10 Comments/Questions in Response to the first 32 pages of "The Art of Problem Posing"

How can I encourage the right line of questioning towards solving a problem? Assuming I can do so.

Does posing problems to students really allow them to explore "self-understanding"?

Was there a purpose in listing the reasons for repetition in 1,2,3,4,6,5 order?

I understand the importance of insistent and repetitive questions as they help to illuminate different nuances of problems but how does a teacher ask these questions of their students without boring or frustrating them?

How do I avoid annoying my students if I respond to a question with more questions?

It is clear that the underlying importance of education is to encourage independent thought and innovative thinking from an individual. In mathematics, the ideal would be to create lesson plans that elicit a deep-seated understanding, but how do teachers balance this depth of knowledge when there is a curriculum to follow and time constraints? Furthermore, some of the dialogues are between ONE teacher and ONE student. We expect as teachers, we will be working within a classroom with many students. What one student may question, has already been internalized by another. Asking or posing continuous questions will not benefit the student who has already come to terms with the material or the student who just wishes to complete the assignment/exam. That being said, I am totally excited to create "brain-teasers" problems for my students as challenges, I am also eager to try to push my students to take second looks at their own conceptions of the material.

After this article and some mentions of this in class, I realize that I was very interested in the personalities of the mathematicians whose discoveries I studied in math class. These stories of discovery or of the discoverers were only as an aside in post-secondary or from my own readings. It might make the topics a little more personable if the road to discovery was discussed in a highschool classroom. I will try to make a point in discussing the biographies of some of the mathematicians whose work is used in the curriculum.

It is true that given a list of tables, I find it difficult not to consider a pattern or a formula to describe the relationship between the numbers. Is this due to my mathematical training or an inherent curiosity that is just due to personality?
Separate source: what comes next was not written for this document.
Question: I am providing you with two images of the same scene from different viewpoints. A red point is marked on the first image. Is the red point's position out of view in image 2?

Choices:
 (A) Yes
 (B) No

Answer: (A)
I agree that it is important to look at a problem and consider the possibilities prior to attempting to solve it. There is value in evaluating the approximations which will help to illuminate the strategies required for calculating a solution. It also serves to help to 'check' once a more precise solution is found. Should the solution be far away from the approximation, it could indicate that there is need for some more thought.

Is there such a thing as a stupid question?